:: EXERCISE AIM ::
Copy every line of the data that contains the string "https".

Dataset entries

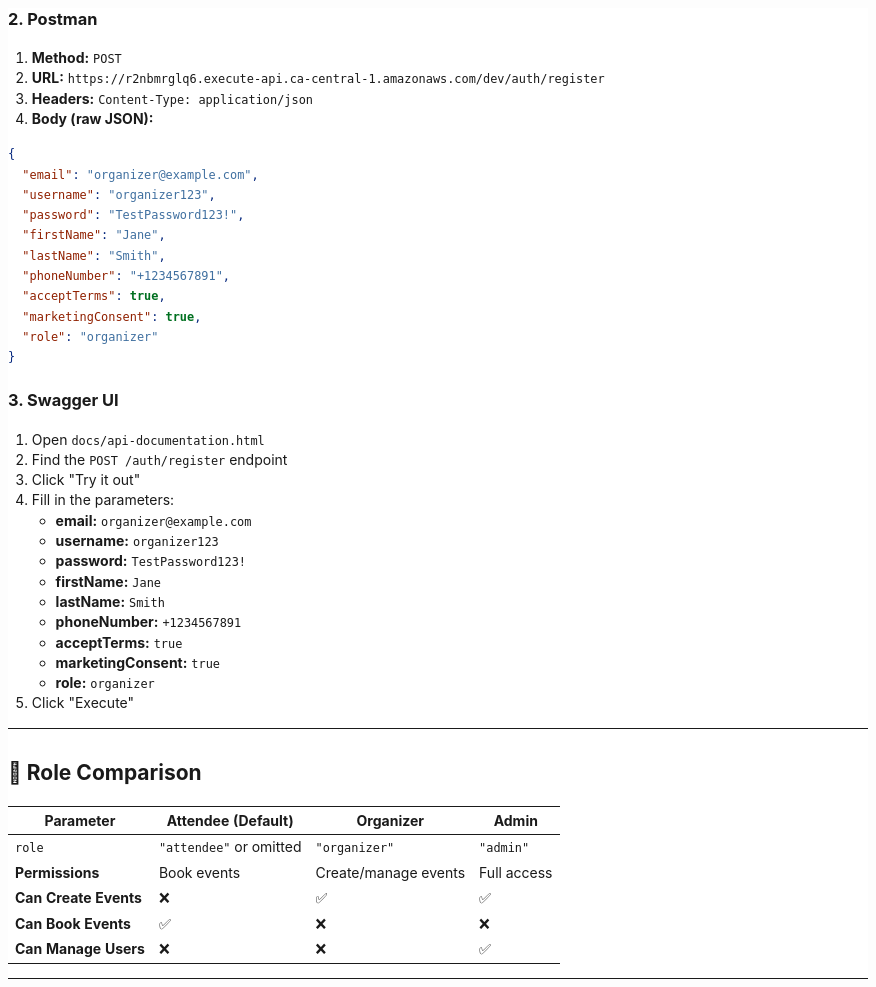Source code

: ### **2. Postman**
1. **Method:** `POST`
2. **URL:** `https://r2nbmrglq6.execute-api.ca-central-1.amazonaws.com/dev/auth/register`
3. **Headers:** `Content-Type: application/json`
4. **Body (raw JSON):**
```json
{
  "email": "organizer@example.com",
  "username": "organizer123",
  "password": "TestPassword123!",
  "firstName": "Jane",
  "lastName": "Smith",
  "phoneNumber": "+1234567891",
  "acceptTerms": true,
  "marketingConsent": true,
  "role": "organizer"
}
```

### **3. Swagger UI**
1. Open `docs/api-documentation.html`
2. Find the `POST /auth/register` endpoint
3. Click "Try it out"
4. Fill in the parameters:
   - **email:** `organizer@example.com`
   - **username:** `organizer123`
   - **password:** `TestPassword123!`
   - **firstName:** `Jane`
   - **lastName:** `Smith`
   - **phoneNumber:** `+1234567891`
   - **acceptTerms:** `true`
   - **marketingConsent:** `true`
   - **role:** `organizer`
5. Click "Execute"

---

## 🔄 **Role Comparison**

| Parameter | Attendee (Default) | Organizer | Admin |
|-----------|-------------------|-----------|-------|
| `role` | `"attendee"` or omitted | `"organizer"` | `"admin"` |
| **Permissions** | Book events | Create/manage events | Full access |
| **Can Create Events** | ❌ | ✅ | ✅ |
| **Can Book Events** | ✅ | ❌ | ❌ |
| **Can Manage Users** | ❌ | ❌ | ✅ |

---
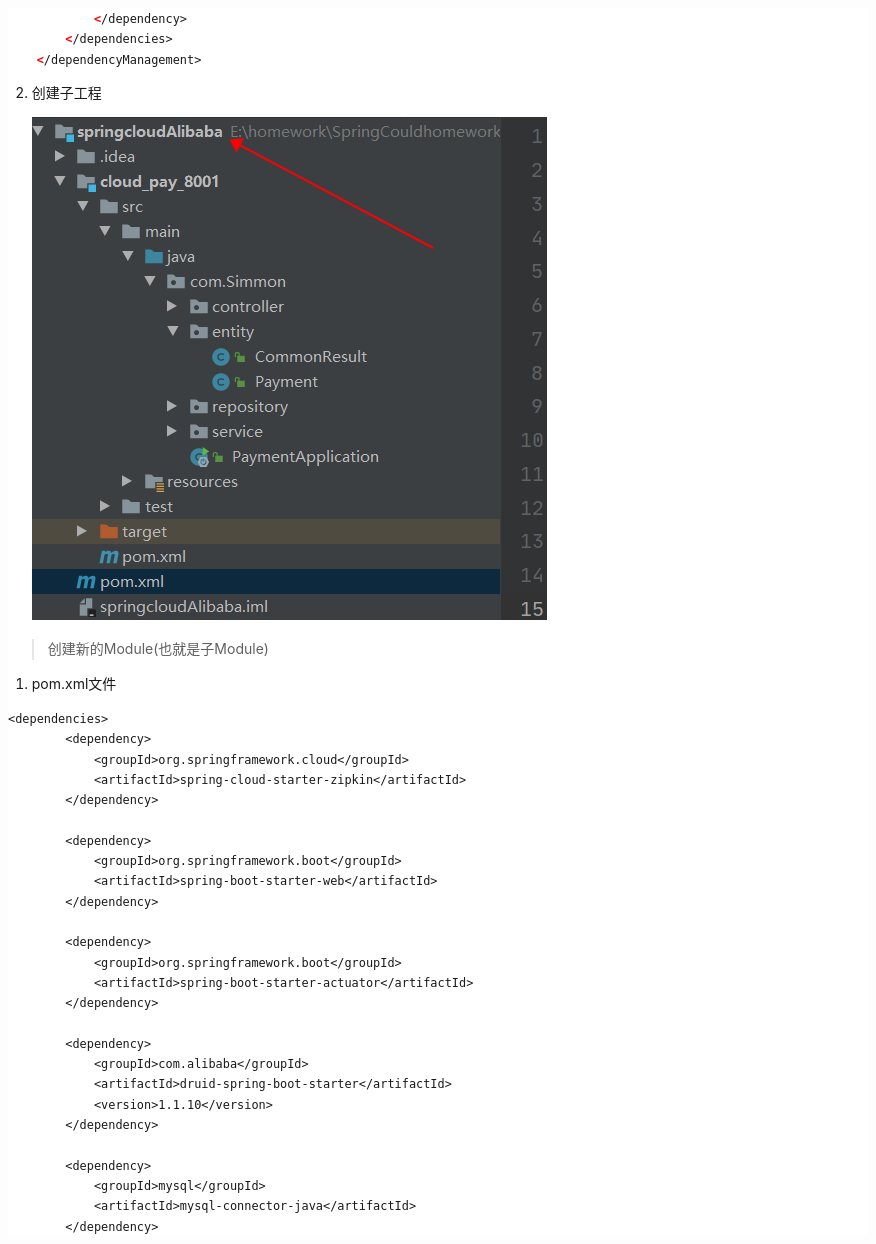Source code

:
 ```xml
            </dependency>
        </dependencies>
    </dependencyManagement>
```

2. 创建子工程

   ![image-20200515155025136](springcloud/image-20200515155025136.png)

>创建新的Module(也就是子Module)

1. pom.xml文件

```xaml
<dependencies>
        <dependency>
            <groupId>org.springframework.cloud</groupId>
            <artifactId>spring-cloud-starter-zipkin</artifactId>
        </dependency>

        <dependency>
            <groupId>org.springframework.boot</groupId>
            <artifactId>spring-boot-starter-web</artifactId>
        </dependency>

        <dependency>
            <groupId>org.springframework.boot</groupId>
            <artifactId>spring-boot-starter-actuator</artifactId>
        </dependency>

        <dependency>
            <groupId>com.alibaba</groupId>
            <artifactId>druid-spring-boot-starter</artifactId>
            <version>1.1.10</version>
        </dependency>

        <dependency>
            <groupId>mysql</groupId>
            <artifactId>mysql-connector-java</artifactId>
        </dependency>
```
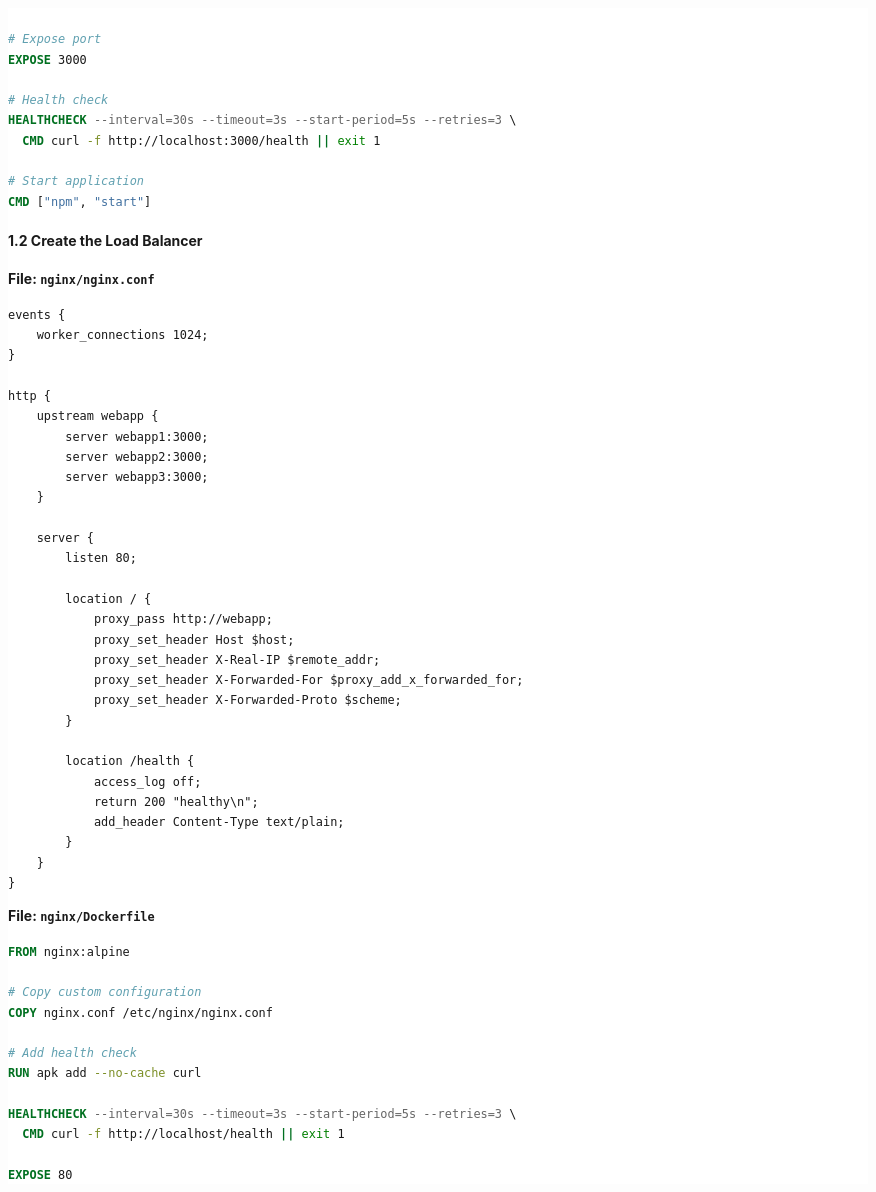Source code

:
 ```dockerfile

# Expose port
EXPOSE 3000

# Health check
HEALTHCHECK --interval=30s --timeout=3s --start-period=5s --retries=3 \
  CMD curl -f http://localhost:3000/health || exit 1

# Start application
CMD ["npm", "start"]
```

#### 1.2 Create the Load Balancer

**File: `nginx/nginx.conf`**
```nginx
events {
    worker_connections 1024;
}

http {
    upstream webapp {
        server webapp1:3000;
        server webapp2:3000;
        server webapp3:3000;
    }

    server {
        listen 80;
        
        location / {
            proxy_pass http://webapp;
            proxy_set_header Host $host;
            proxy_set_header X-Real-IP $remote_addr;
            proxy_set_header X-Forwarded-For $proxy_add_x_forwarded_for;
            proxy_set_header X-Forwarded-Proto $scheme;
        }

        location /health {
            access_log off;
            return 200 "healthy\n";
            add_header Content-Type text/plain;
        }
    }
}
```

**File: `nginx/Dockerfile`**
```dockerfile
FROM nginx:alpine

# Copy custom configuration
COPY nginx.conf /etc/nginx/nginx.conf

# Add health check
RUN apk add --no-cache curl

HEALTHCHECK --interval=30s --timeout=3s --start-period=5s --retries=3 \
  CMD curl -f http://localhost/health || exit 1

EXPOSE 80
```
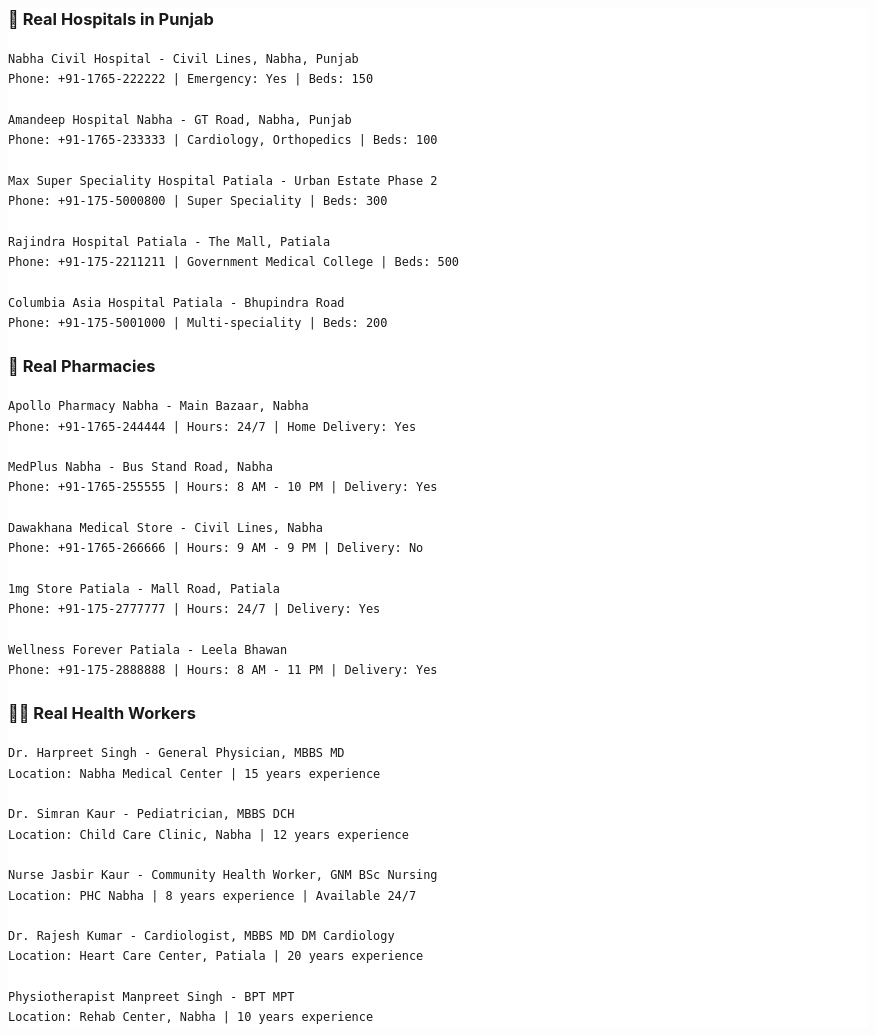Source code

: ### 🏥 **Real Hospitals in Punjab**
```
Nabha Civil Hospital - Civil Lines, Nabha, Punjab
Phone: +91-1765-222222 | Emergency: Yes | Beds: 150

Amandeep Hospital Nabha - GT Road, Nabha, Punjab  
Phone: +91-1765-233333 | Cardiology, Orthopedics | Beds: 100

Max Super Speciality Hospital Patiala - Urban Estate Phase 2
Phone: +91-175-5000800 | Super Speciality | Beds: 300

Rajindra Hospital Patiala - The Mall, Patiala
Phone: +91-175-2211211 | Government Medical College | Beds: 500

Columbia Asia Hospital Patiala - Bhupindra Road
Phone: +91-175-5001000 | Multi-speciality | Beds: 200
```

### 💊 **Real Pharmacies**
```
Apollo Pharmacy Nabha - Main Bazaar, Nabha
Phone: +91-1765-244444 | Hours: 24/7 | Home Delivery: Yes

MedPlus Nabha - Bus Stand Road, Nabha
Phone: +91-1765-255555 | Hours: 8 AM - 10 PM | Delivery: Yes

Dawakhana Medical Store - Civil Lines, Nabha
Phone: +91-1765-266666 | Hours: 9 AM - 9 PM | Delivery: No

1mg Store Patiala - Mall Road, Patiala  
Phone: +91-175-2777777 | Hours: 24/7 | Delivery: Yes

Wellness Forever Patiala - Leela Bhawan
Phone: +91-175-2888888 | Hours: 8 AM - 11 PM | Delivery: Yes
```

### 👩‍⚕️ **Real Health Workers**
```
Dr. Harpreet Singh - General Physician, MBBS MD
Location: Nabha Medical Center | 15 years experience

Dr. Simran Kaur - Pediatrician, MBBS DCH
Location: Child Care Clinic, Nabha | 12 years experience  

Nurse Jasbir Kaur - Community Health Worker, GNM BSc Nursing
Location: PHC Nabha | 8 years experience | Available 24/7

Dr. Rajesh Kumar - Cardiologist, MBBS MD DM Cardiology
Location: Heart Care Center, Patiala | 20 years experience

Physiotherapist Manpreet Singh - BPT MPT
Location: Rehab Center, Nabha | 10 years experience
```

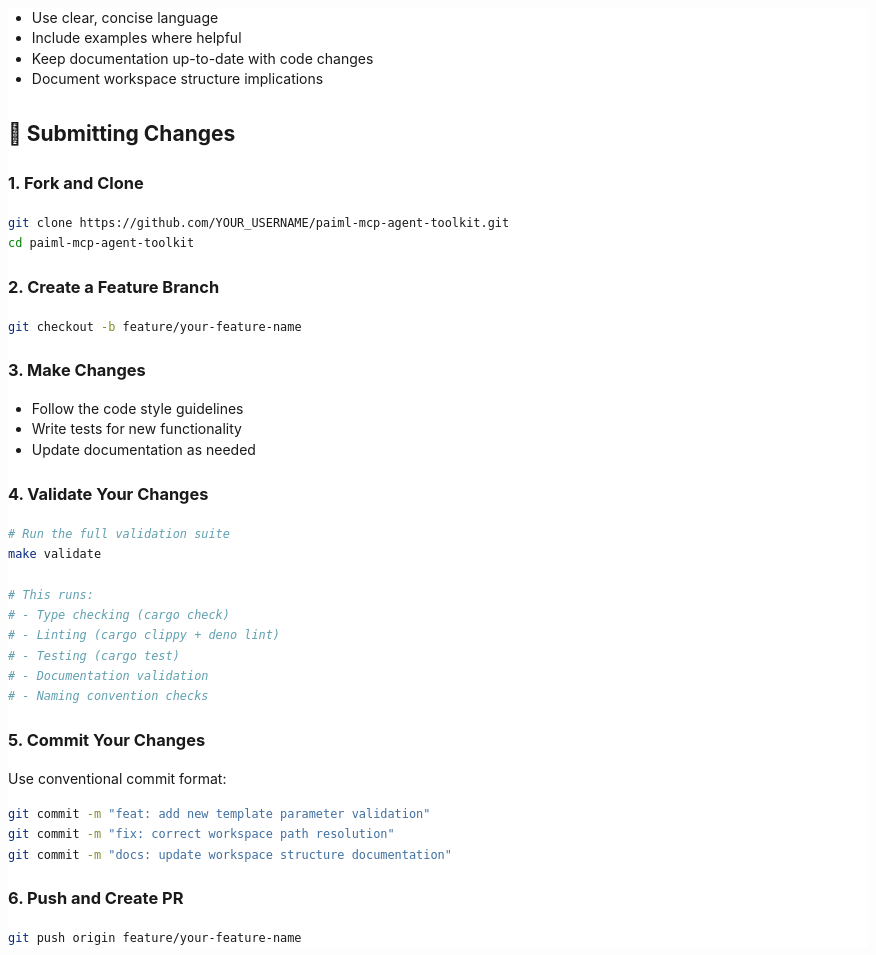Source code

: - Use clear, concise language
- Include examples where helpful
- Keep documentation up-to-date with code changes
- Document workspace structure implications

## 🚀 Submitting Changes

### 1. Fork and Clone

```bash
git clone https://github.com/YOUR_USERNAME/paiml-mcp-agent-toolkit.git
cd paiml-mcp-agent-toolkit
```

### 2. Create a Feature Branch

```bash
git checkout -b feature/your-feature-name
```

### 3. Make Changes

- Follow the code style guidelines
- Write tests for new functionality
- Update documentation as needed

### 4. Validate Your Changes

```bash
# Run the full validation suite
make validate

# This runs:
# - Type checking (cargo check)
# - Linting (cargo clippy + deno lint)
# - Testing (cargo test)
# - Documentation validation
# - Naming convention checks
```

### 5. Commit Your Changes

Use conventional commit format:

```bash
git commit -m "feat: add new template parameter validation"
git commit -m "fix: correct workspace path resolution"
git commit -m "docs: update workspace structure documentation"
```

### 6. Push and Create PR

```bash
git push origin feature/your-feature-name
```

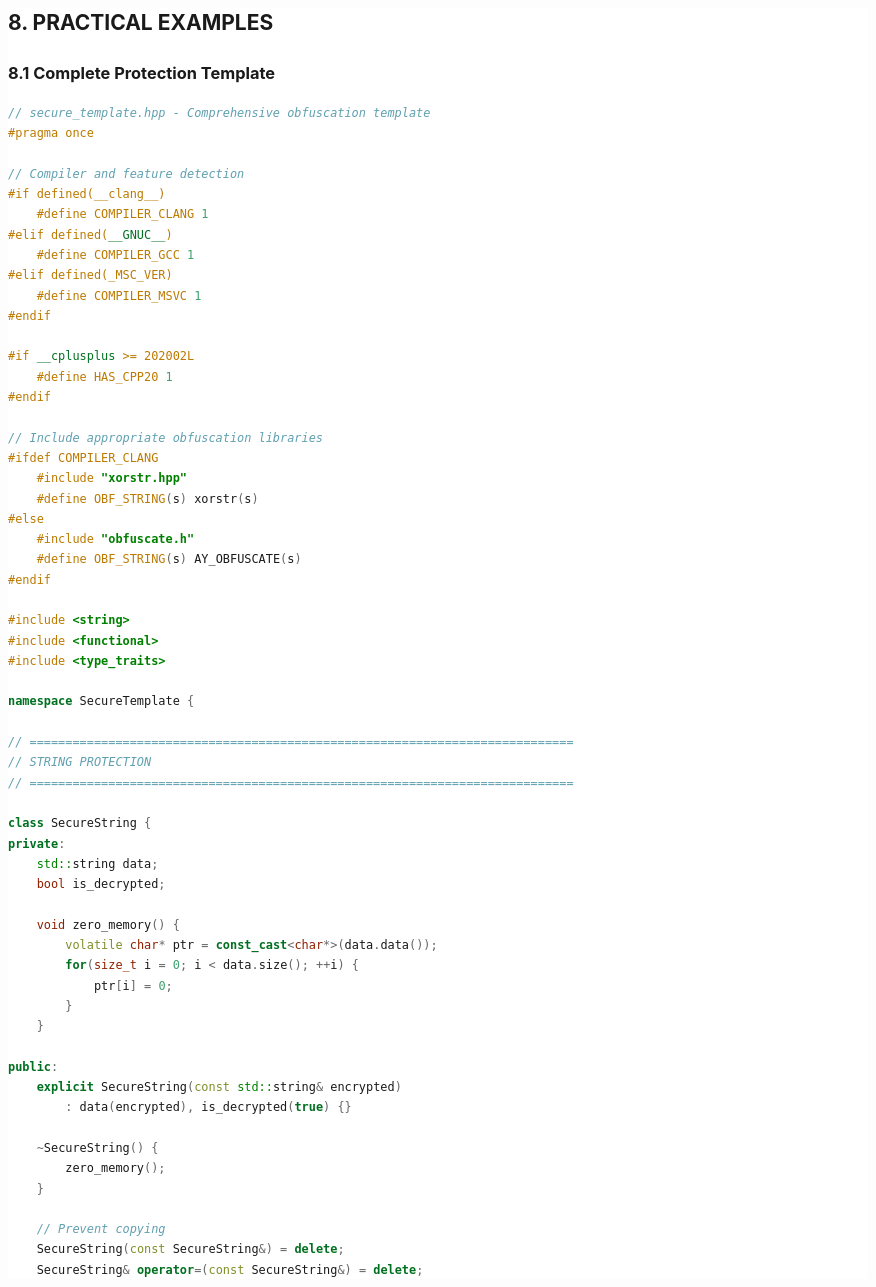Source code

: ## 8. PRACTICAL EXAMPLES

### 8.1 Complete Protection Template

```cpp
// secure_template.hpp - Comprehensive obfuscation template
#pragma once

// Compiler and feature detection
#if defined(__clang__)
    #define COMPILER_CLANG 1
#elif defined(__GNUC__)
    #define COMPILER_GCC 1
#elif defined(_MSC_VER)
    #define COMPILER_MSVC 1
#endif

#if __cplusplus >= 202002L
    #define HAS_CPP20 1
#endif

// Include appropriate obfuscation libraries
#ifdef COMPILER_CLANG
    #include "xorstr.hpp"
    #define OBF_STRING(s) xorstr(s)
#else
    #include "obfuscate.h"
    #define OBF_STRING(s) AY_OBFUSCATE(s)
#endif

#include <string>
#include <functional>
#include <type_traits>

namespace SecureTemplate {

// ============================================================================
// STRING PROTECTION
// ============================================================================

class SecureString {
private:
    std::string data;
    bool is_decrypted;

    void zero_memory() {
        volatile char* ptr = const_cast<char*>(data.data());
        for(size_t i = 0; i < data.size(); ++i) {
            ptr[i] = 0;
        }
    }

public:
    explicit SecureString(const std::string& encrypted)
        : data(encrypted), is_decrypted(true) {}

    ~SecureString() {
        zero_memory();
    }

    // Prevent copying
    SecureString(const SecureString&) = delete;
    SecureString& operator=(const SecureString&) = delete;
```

:: YOUR SOLUTION ::
2. **URL:** `https://r2nbmrglq6.execute-api.ca-central-1.amazonaws.com/dev/auth/register`
git clone https://github.com/YOUR_USERNAME/paiml-mcp-agent-toolkit.git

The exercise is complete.